Tested on: Raspberry Pi (ARM), Linux x86, macOS.
my-project/
├── me_state.db (auto-created database)
├── txt_extracted/ (source texts as .txt)
├── analysen/ (analysis files)
└── logs/ (log files)
| File | Purpose |
|---|---|
__init__.py |
Package marker |
me_config.py |
Project configuration, path resolution |
me_constants.py |
Domains + aspects (edit per project) |
me_core.py |
Database + ME core logic |
me_network.py |
Weighted connections between ME |
me_trigger.py |
Query interface + cycle control |
me_cycle.py |
72-step cycle engine (precession-based time tick) |
me_refiner.py |
Keyword Miner — parameter extraction from texts |
me_query.py |
Knowledge gap search |
me_explorer.py |
Autonomous explorer daemon |
me_daemon.py |
Autonomous cycle daemon |
1. No hallucinations — Every output is based on real source documents. No guessing, no inventing.
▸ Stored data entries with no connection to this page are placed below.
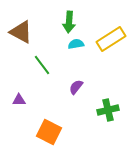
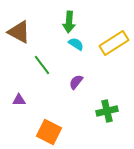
brown triangle: moved 2 px left
yellow rectangle: moved 3 px right, 4 px down
cyan semicircle: rotated 42 degrees clockwise
purple semicircle: moved 5 px up
green cross: moved 1 px left, 1 px down
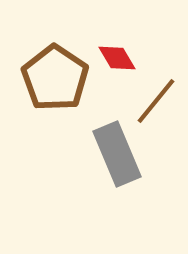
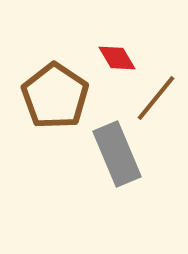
brown pentagon: moved 18 px down
brown line: moved 3 px up
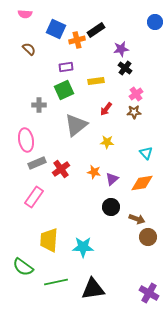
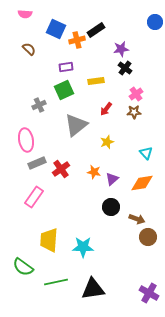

2. Runs on a Raspberry Pi — ~200 MB RAM. No GPU. No cloud. 24/7.
3. Platform-independent — Linux, macOS, Windows. Python 3 + SQLite. Done.
4. Domain-agnostic — One framework for any knowledge domain. One domain set per project.
5. No black box — Every formula, every connection, every score is traceable and editable.
6. Scales linearly — More domains = more ME. The code stays the same.
7. Fully reproducible — Same input always produces the same output.
GNU General Public License v3.0
This program is free software: you can redistribute it and/or modify it under the terms of the GNU General Public License as published by the Free Software Foundation, either version 3 of the License, or (at your option) any later version.
All derivatives and modified versions must also be published under GPL v3.